David Bigwood's Catalogablog has this lovely citation:
Toward a 21st Century Library Catalog by Kristin Antelman, Emily Lynema, and Andrew K. Pace (2006) appears in Information Technology and Libraries 25(3):pp. 128-139.
Library catalogs have represented stagnant technology for close to twenty years. Moving toward a next-generation catalog, North Carolina State University (NCSU) Libraries purchased Endeca's Information Access Platform to give its users relevance-ranked keyword search results and to leverage the rich metadata trapped in the MARC record to enhance collection browsing. This paper discusses the new functionality that has been enabled, the implementation process and system architecture, assessment of the new catalog's performance, and future directions.

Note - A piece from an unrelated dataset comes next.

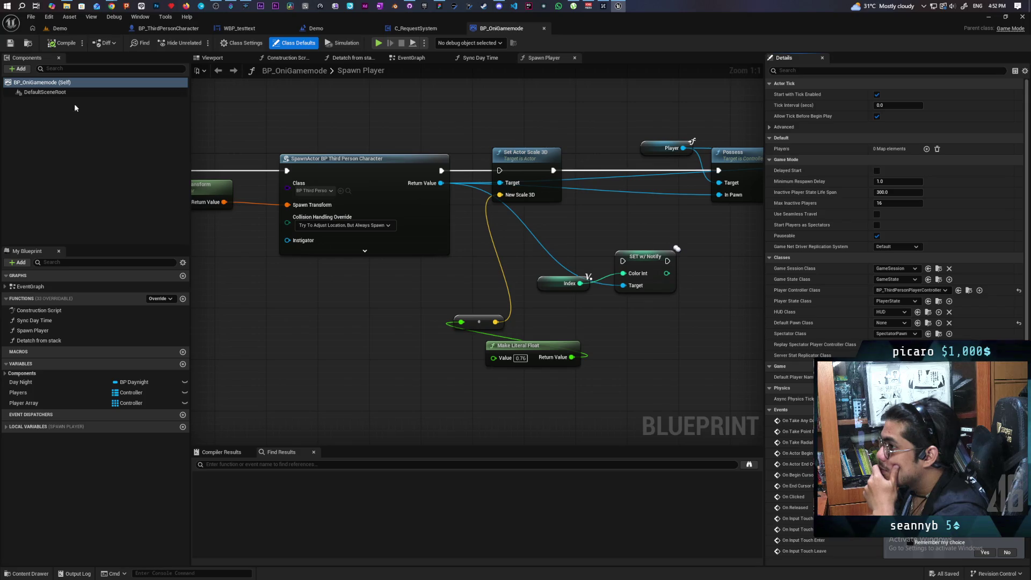
# Add the C_RequestSystem component to BP_OniGamemode, save it, and switch to C_RequestSystem.
pyautogui.click(20, 68)
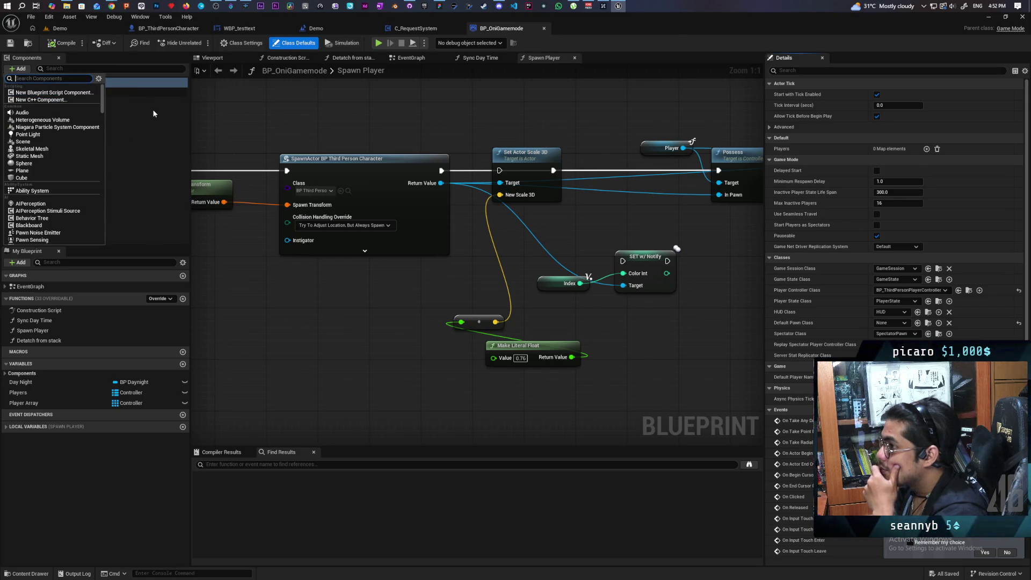
pyautogui.write('c request')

The article neatly skewers most 1980s-vintage catalog technology, noting that all major vendors are shipping systems that are virtually unchanged in their basic search structures from the systems that were in place 20 years ago. They then go on to talk about their new Endeca system in detail, with some use cases like these recommender systems:
Two features in Endeca that have seen a surprising amount of use are the “most popular” sort option and the “more titles like this” feature available on the detailed-record page for a specific title. Both relate broadly to the area of recommending related materials to patrons.

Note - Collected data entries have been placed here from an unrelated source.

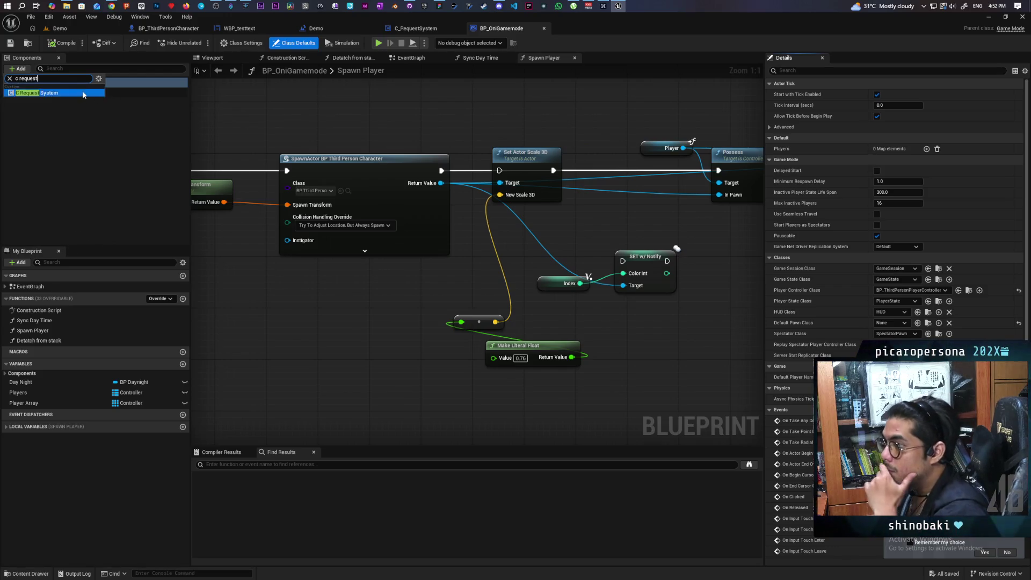
pyautogui.click(38, 92)
pyautogui.click(10, 42)
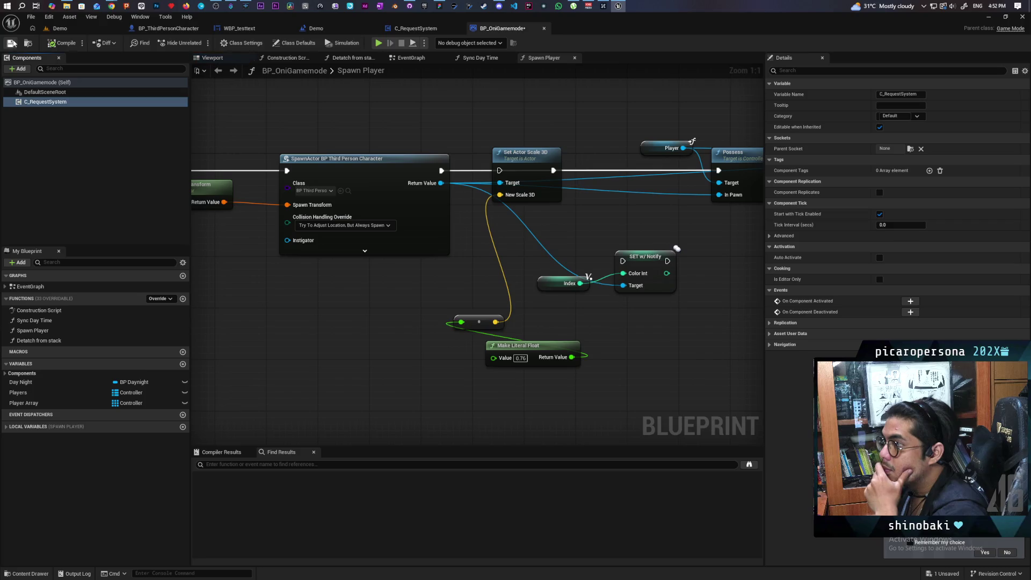
pyautogui.click(416, 28)
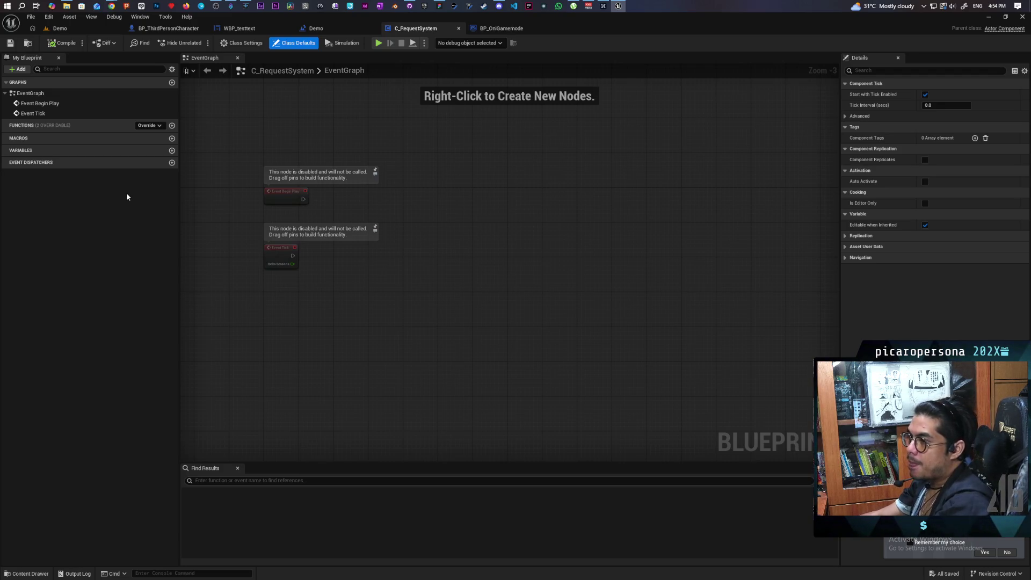
# Create a Boolean variable named 'Current Request' in C_RequestSystem and compile the Blueprint.
pyautogui.click(171, 151)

The “most popular” sort option is currently powered by aggregated circulation data for all items associated
with a title. While this technique is ineffective for serials, reference materials, and other noncirculating items, it provides users a previously unavailable opportunity to define relevance. To date, the “most popular” sort is the second most frequently selected sort option (after publication date, at 41 percent), garnering 19 percent of all sorting activity. Most-popular sorting was trailed by title, author,
and call-number sorting.
UPDATE: TrotskyProletariatLibrary is fired up or frustrated about the problem of hard to use online catalogs.